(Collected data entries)

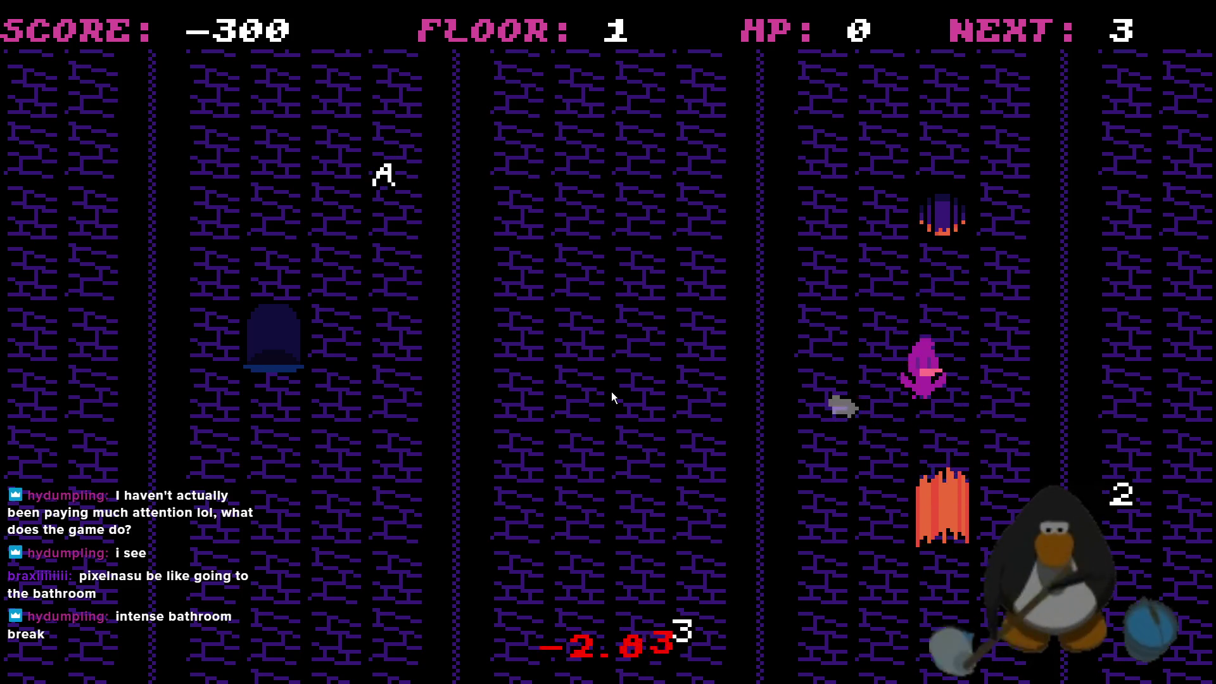
key(Left)
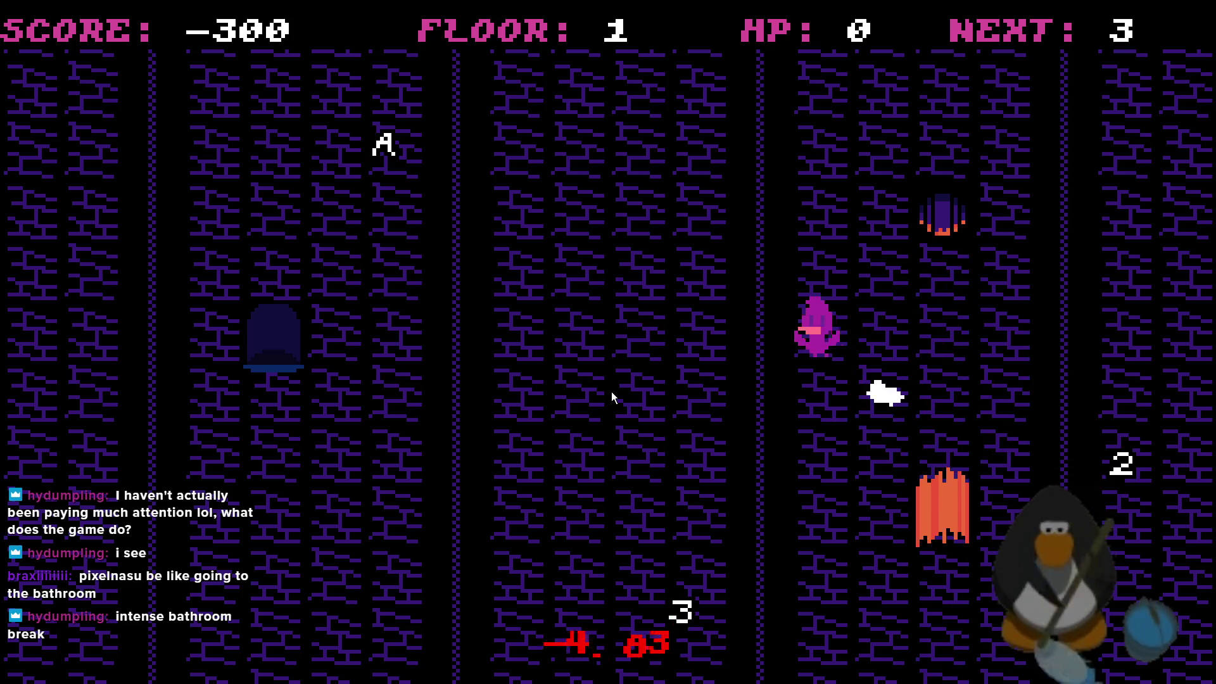
Steer the player along the top, collecting the 3, 2 and A pickups to clear floor 1
key(Left)
key(Up)
key(Left)
key(Left)
key(Left)
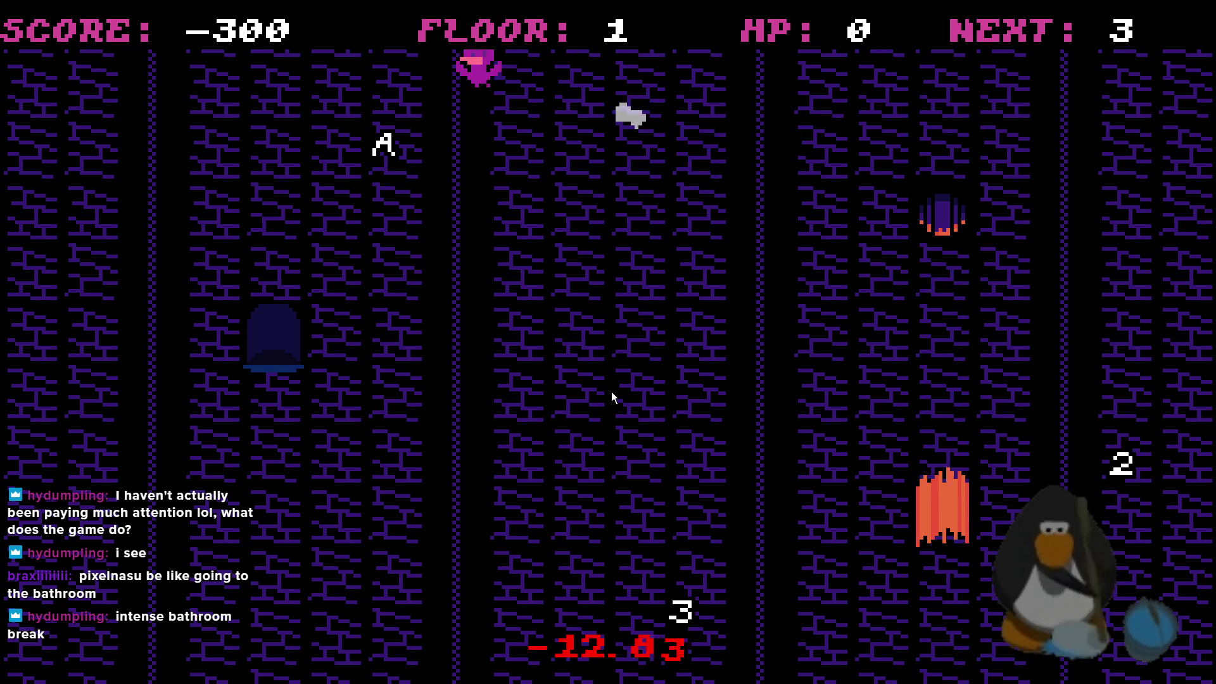
key(Right)
key(Right)
key(Right)
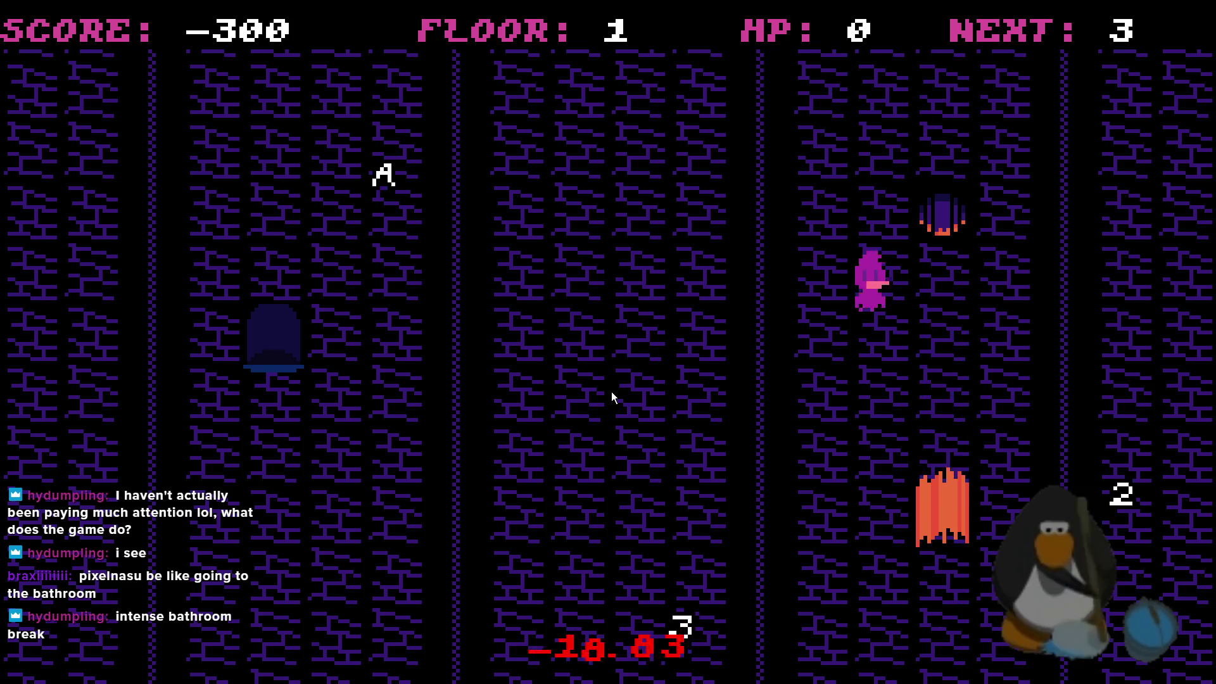
key(Right)
key(Left)
key(Left)
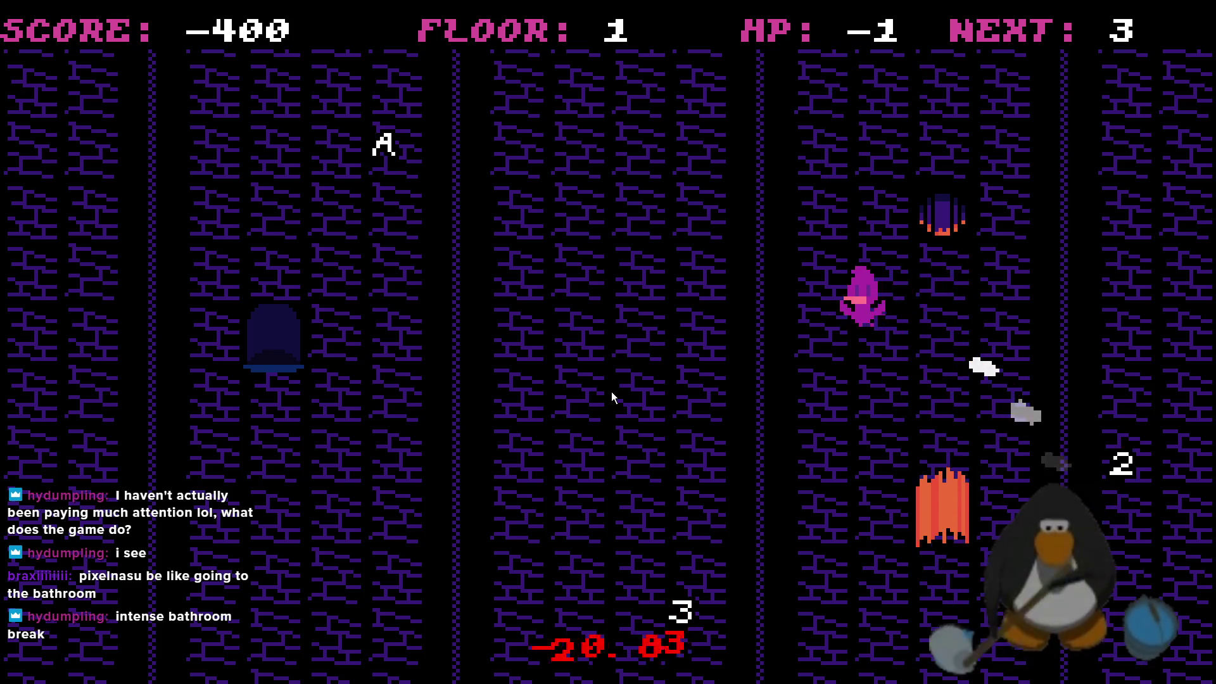
key(Left)
key(Down)
key(Left)
key(Right)
key(Right)
key(Right)
key(Right)
key(Right)
key(Right)
key(Right)
key(Right)
key(Right)
key(Right)
key(Right)
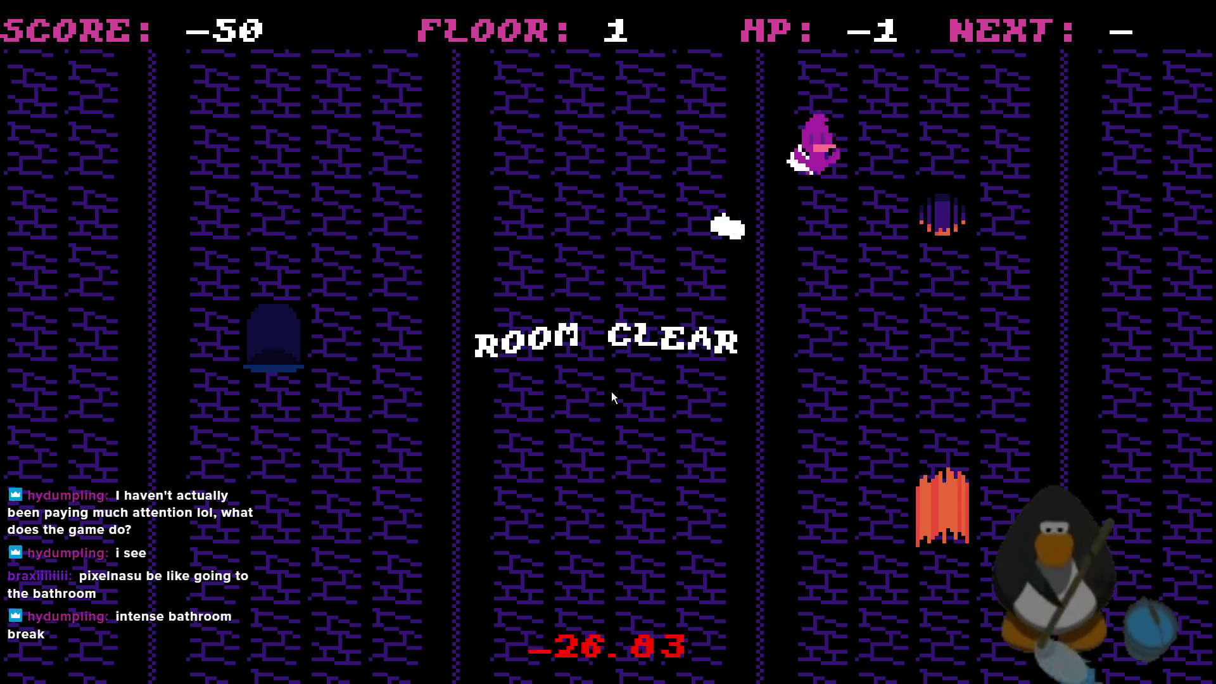
key(Right)
key(Right)
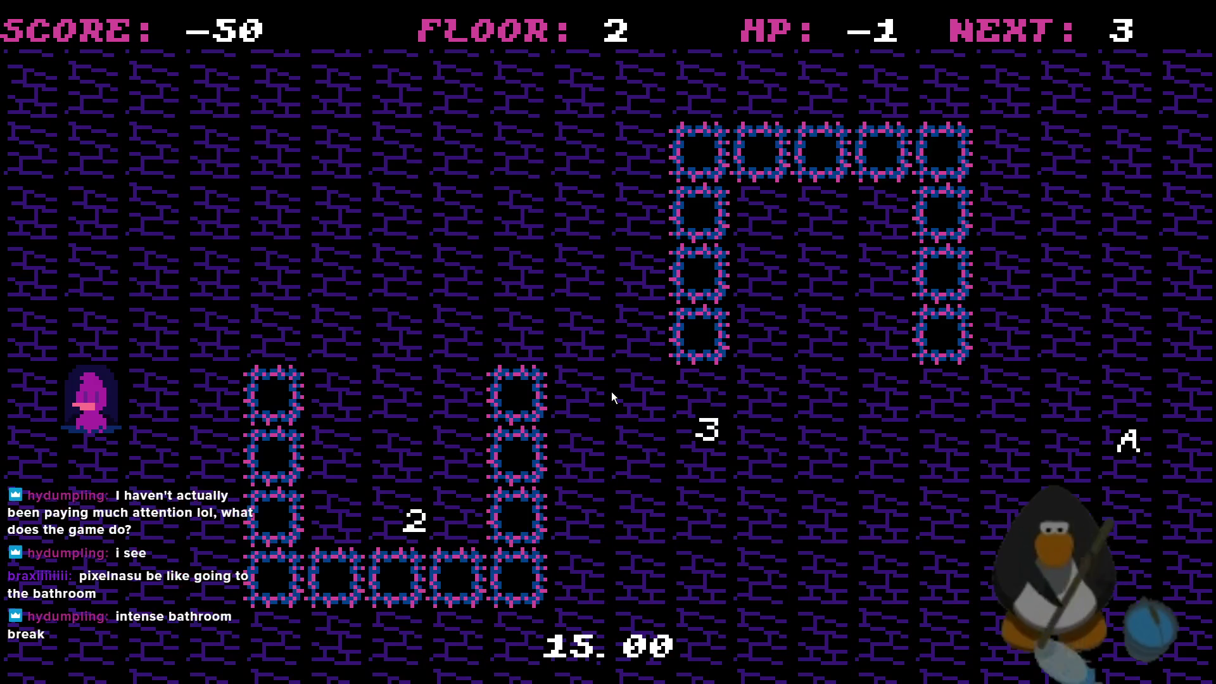
Weave around the spike blocks on floor 2, collecting the 3, 2 and A pickups, then exit
key(Right)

## Exercise requirements:
Check each line of the entries for the string "pickups". Copy the lines that have it.

## Exercise output:
Steer the player along the top, collecting the 3, 2 and A pickups to clear floor 1
Weave around the spike blocks on floor 2, collecting the 3, 2 and A pickups, then exit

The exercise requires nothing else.